# !!! Happy Birthday Cindy !!!



## kwflatbed (Dec 29, 2004)

* Happy Birthday Cindy*


----------



## Officer Dunngeon (Aug 16, 2002)

Happy Birthday!


----------



## 2-Delta (Aug 13, 2003)

I dont remember giving you permission to post my picture


----------



## KozmoKramer (Apr 25, 2004)

:cake:*HAPPY BIRTHDAY GIRLFRIEND!!:cake: *


----------



## 94c (Oct 21, 2005)

I definitely do not want to be around when she cuts the cake


----------



## CJIS (Mar 12, 2005)

Happy B Day!
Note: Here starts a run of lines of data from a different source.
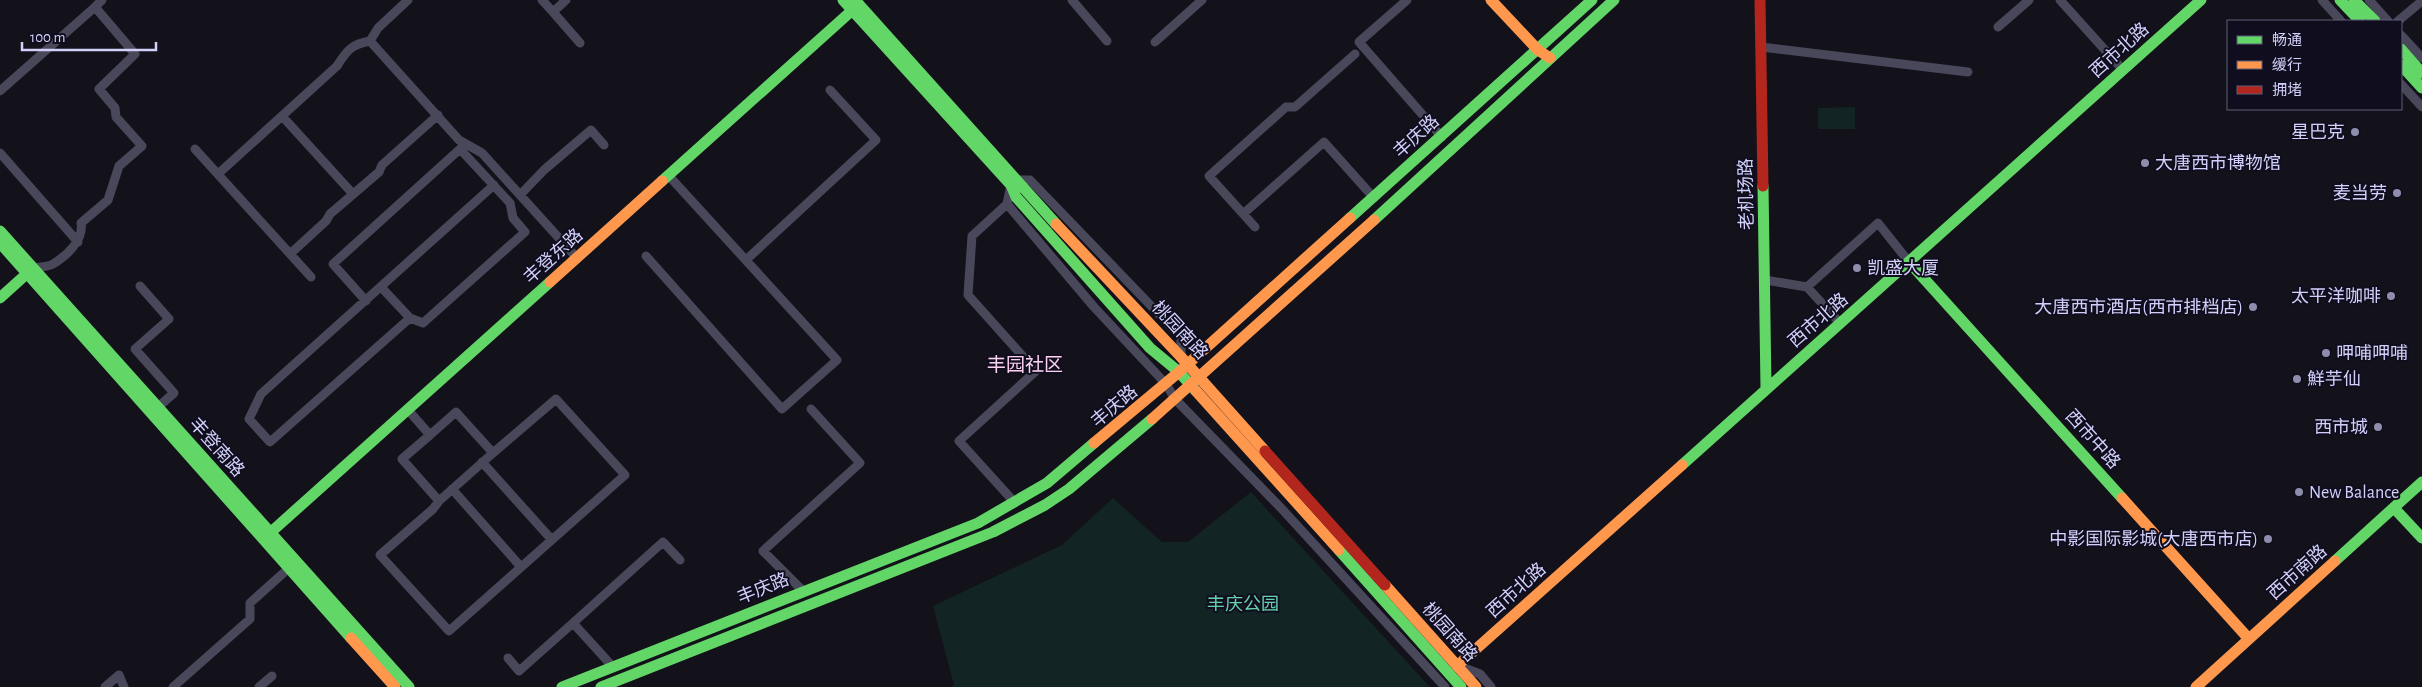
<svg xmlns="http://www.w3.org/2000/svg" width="2422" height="687" font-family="'Alegreya Sans','Noto Sans SC',sans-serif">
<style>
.green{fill:#122423}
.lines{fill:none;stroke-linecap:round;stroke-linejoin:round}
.street{stroke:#48485a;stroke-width:9}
.fast{stroke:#63d668;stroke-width:11}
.slow{stroke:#ff974d;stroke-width:11}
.jam{stroke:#b3261e;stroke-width:11}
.poi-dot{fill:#8e8eac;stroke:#100e1e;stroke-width:2}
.labels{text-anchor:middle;stroke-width:4;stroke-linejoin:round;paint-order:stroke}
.street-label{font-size:18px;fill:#d1d0fa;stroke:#100e1e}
.poi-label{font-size:18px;fill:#d1d0fa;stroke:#100e1e;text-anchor:end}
.park-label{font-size:18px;fill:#65d1ac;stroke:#100e1e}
.neighbourhood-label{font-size:19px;fill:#fad2ef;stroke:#100e1e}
</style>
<rect width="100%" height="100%" fill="#13121a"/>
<path class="green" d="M 1855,107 L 1855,129 L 1818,129 L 1818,108 Z
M 1251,492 L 1430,687 L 951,687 L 954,685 L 933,606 L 1062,545 L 1113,498 L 1162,542 L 1188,542 Z"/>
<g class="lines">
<path class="street" d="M 542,0 L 553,12
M 566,0 L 553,12 L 580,43
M 1072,0 L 1107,41
M 1407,0 L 1359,42 L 1442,137
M 2060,0 L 2123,70
M 2322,0 L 2341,21
M 2369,0 L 2388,21
M 2398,21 L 2422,1
M 1998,27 L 2029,0
M 2401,35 L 2422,58
M 370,41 L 459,140 L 482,153 L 577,258
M 1155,42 L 1202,0
M 1761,47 L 1968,72
M 2401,84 L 2422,107
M 0,91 L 95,7
M 282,116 L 353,194
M 195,149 L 311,277
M 0,153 L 78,242
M 218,174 L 337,66 C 347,50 352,44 370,41 L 378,28 L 408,0
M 1016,180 L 1030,180 L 1181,337 L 1181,357
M 1011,185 L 1007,204 L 1094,307 L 1166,384 L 1175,399 L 1281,508 L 1445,687
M 520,195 L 544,170 L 591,130 L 604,145
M 1007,204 L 972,236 L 968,295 L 1036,371 L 959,441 L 1015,503
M 1243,214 L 1324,142 L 1374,198
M 1255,227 L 1209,176 L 1286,107 L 1295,107 L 1355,54
M 290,254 L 326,221 L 330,214 L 379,172 L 382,165 L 438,115
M 646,256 L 782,409 L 837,360 L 669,176
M 746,260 L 876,140 L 830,90
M 34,268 C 39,267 48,267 53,264 C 68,255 84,239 81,223 L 108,200 L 119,166 L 142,146 L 116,117 L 115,108 L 99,89 L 135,54 L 95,7 L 102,0
M 1765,280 L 1807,287 L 1840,323
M 140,286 L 169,319 L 135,349 L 174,393 L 158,407
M 381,287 L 410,318 L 270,442 L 249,419 L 261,394 L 494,185
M 1807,287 L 1878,223 L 1909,262
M 366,301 L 333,264 L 460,149 L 510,203 L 513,218 L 525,232 L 423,323 L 410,318
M 408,410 L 430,435 L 402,459 L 439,501 L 493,453 L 456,412 L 430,435
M 482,462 L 552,540
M 452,489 L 521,567
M 439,501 L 433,509 L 380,555 L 449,631 L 625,475 L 556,399 L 493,453
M 803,591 L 763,551 L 860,463 L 811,409
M 508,658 L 519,671 L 573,623
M 1459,666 L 1480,674 L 1491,687
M 613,667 L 573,623 L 663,542 L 680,560
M 105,687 L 119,675 L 124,687
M 173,687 L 250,619 L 250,603 L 289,568
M 259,687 L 272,676"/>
<path class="fast" d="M 843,0 L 1011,185 L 1016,197 L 1150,348 L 1179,372 L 1196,391
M 855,0 L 1056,224
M 2340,0 L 2360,21
M 2354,0 L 2375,21
M 2401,49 L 2422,73
M 2401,65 L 2422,88
M 662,181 L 857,6
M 1763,186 L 1766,388
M 1350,218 L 1592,0
M 1374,220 L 1614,0
M 0,231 L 409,687
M 0,243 L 351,638
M 1909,262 L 2122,498
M 0,298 L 32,269
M 1682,465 L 2201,0
M 2394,508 L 2422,538
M 270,533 L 550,282
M 1339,550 L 1461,687
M 2335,561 L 2422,482
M 562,687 L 978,523 L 1047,483 L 1094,443
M 601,687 L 993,532 L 1045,505 L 1069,489 L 1152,419"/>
<path class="slow" d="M 1491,0 L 1538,50 L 1550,58
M 1056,224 L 1181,357 L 1265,451
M 550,282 L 662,181
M 1196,391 L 1339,550
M 1152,419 L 1374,220
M 1094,443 L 1179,372 L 1350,218
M 2122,498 L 2249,639
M 1385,585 L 1476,687
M 351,638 L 395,687
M 1457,666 L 1682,465
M 2196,687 L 2335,561"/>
<path class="jam" d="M 1760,0 L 1763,186
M 1265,451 L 1385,585"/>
</g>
<g class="poi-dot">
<circle cx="2355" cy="132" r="5"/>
<circle cx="2145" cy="163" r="5"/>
<circle cx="2397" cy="193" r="5"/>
<circle cx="1857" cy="268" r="5"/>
<circle cx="2391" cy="296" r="5"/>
<circle cx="2253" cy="307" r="5"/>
<circle cx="2326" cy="353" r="5"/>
<circle cx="2297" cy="379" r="5"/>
<circle cx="2378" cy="427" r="5"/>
<circle cx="2299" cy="492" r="5"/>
<circle cx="2268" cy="539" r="5"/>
</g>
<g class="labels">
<g class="street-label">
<text transform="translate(2119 50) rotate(-42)" y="6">西市北路</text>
<text transform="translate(1416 136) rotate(-42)" y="6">丰庆路</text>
<text transform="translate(1746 194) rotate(-91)" y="6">老机场路</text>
<text transform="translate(553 256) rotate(-42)" y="6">丰登东路</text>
<text transform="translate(1818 320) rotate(-41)" y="6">西市北路</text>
<text transform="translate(1180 330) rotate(47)" y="6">桃园南路</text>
<text transform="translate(1114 406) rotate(-40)" y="6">丰庆路</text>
<text transform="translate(2093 439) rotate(48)" y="6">西市中路</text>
<text transform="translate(217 447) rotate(48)" y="6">丰登南路</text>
<text transform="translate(2297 572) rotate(-42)" y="6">西市南路</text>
<text transform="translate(763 588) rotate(-22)" y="6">丰庆路</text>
<text transform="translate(1516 590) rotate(-42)" y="6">西市北路</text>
<text transform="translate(1450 632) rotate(48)" y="6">桃园南路</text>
</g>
<g class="poi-label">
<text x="2345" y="138">星巴克</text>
<text x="2155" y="169" text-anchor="start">大唐西市博物馆</text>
<text x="2387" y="199">麦当劳</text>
<text x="1867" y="274" text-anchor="start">凯盛大厦</text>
<text x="2381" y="302">太平洋咖啡</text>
<text x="2243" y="313">大唐西市酒店(西市排档店)</text>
<text x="2336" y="359" text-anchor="start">呷哺呷哺</text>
<text x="2307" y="385" text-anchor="start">鮮芋仙</text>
<text x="2368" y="433">西市城</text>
<text x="2309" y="498" text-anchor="start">New Balance</text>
<text x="2258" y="545">中影国际影城(大唐西市店)</text>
</g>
<g class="park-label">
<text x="1243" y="610">丰庆公园</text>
</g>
<g class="neighbourhood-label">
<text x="1025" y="371">丰园社区</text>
</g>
</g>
<rect x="2227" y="20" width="175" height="90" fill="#100e1e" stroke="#5d5c76"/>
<rect x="2237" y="36" width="25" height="8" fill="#63d668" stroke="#5d5c76"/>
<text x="2272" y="45" font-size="15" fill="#d1d0fa">畅通</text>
<rect x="2237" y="61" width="25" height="8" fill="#ff974d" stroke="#5d5c76"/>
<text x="2272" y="70" font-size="15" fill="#d1d0fa">缓行</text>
<rect x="2237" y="86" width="25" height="8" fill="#b3261e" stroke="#5d5c76"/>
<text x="2272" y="95" font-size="15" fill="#d1d0fa">拥堵</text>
<path d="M22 42v8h134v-8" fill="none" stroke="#d1d0fa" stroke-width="2.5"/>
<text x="30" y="42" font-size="15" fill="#d1d0fa" stroke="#100e1e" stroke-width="4" paint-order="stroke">100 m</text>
</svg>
What are you doing for it?


----------



## Cinderella (Jun 17, 2005)

Officer Dunngeon said:


> Happy Birthday!


Dunny i loveeeeeeeeeeee u whats his address LOL


----------



## Cinderella (Jun 17, 2005)

Harry ur a sweetheart thank u very much :kiss: i wasnt expecting this thread


lmao @ delta ... 

Koz cheers hun:t: and thanx


94c im sure u dont lol ................ but i do whoaaaa look at those thighs :wub: 


npd thank u .. iv been down the pub had drinks and nuts thrown at me and iv got some
friends coming over in an hour


----------



## CJIS (Mar 12, 2005)

You had drinks and nuts thrown at you?


----------



## Cinderella (Jun 17, 2005)

not literaly.. just my goofy sense of humour


----------



## GMACK24 (Jun 2, 2003)

Happy Birfday !


----------



## PBC FL Cop (Oct 22, 2003)

Happy B-day from Sunny Florida :BNANA:


----------



## CJIS (Mar 12, 2005)

Cinderella said:


> not literaly.. just my goofy sense of humour


lol phew I was going to say what wierd customs you have for celibrating a birthday.


----------



## badgebunny (Aug 17, 2005)

Officer Dunngeon said:


> Happy Birthday!


Happy Birthday Cin...when you are done with him let me know....you can send him my way!!!


----------



## Officer Dunngeon (Aug 16, 2002)

Every girl could use a little beefcake on her birthday. :mrgreen:


----------



## Cinderella (Jun 17, 2005)

thank u very much :t: :kiss:
lmao ken ..... cum cuff me baby


----------